Sir Gus also highlights the demand for greater accountability and transparency. However I am not sure any longer that Civil Service secrecy is the main problem, though it is something to be overcome. More serious is what the Butler report criticised: sofa government, that is, Mr Blair discussing policy and making decisions with colleagues in his den in Downing Street without any record being kept. The aim, pretty obviously, is the avoidance of blame. No notes taken by civil servants, no accountability. A strong Cabinet Secretary can ensure that there is always an audit trail.
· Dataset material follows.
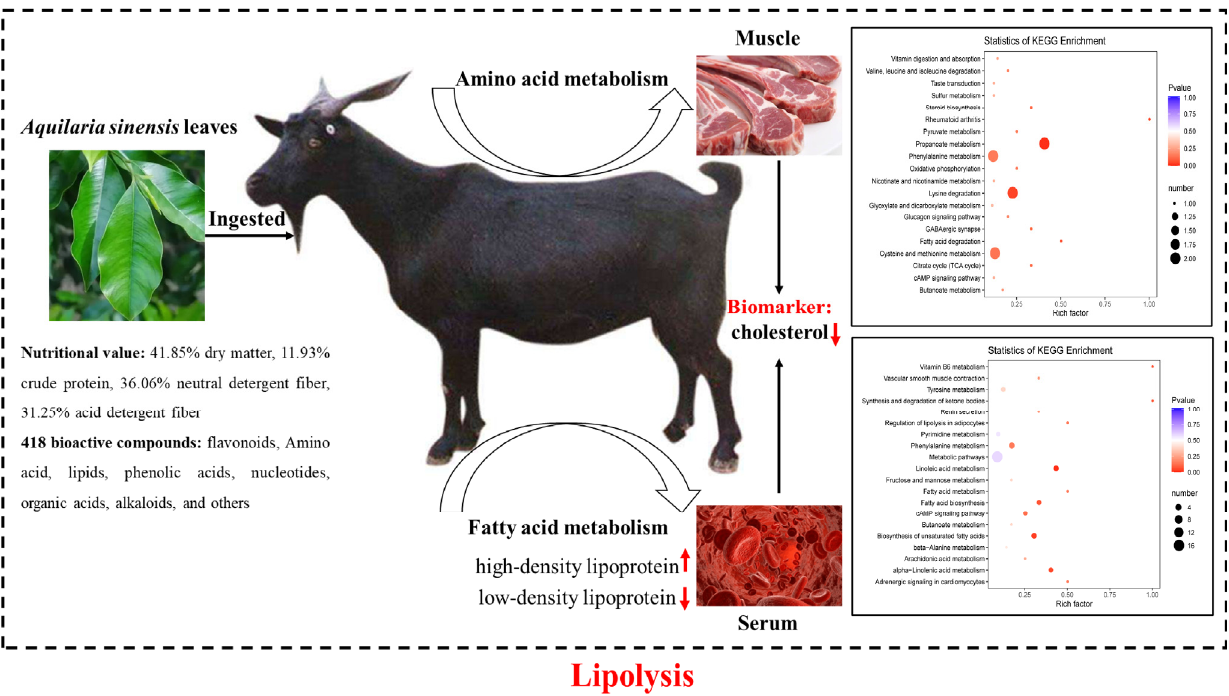
Figure 5. A schematic diagram of responses to feeding A. sinensis leaves to goats. A. sinensis leaves are rich in linolenic acids, flavonoids, and phenolic acids that play the role of hypolipidemic in goats via the modulation of the lipid metabolism signaling pathway. The reduction in blood cholesterol and low-density lipoprotein levels and the increase in high-density lipoprotein levels in goats in response to the diet strongly implied the activation of lipolysis metabolism during feeding A. sinensis leaves.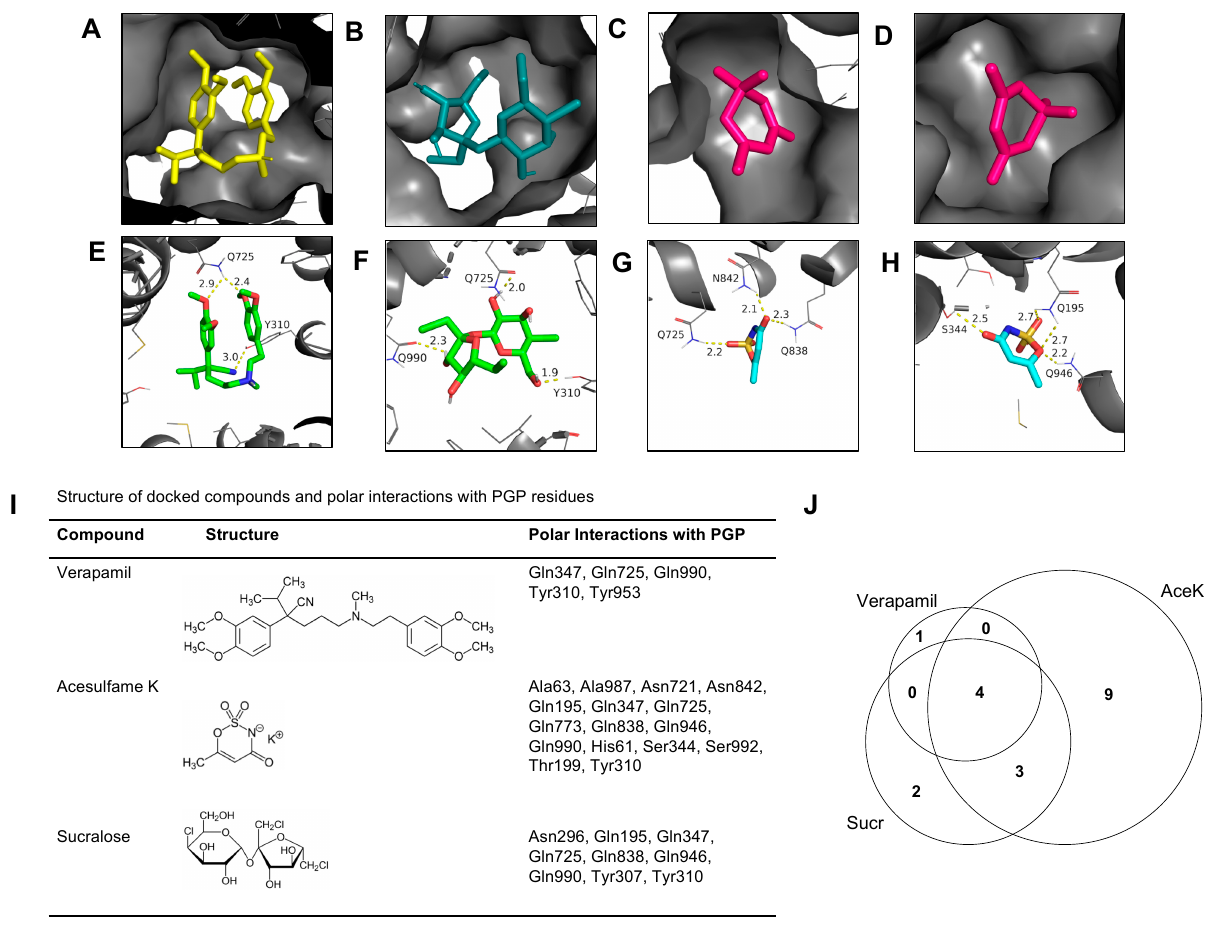
Figure 6. AceK and Sucr make similar amino acid contacts in binding pockets as known PGP substrates. ( A – D ) Select docking poses showing cartoons of Verapamil ( A ), Sucr ( B ), and AceK ( C , D ) nested in PGP binding pockets on PyMOL. PGP structure 7A65 retrieved from RCSD Protein Data Bank. Docked compounds retrieved from ZINC database. ( E – H ) Polar contacts for select poses with labeled PGP amino acid residues for Verapamil ( E ), Sucr ( F ), and AceK ( G , H ). Dashed yellow lines indicate polar bonds and bond lengths are given in Angstroms. ( I ) Structures for each docked compound are provided along with PGP amino acids residues found in polar contacts for each. In agreement with the literature on PGP substrates, residues contacted by all compounds in common include Gln347, Gln725, Gln990, and Tyr310. ( J ) Venn diagram illustrating overlaps between PGP residue polar contacts for each docked compound. Verapamil shares all but one polar contact with both AceK and Sucr. Sucr shares most polar contacts with Verapamil and AceK, with only two unique amino acid contacts. AceK has the most divergent binding profile with both the greatest total polar contacts and the most unique polar contacts.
Now we read that Home Office civil servants made a series of aggressive phone calls to the LSE with the aim of making it postpone publication of its critical report on identity cards until after the House of Commons debate. If this is true, it shows that Home Office ministers have corrupted Home Office civil servants. And it would mean that we should be mourning the death of the Northcote/Trevelyan reforms rather than celebrating their 150th anniversary.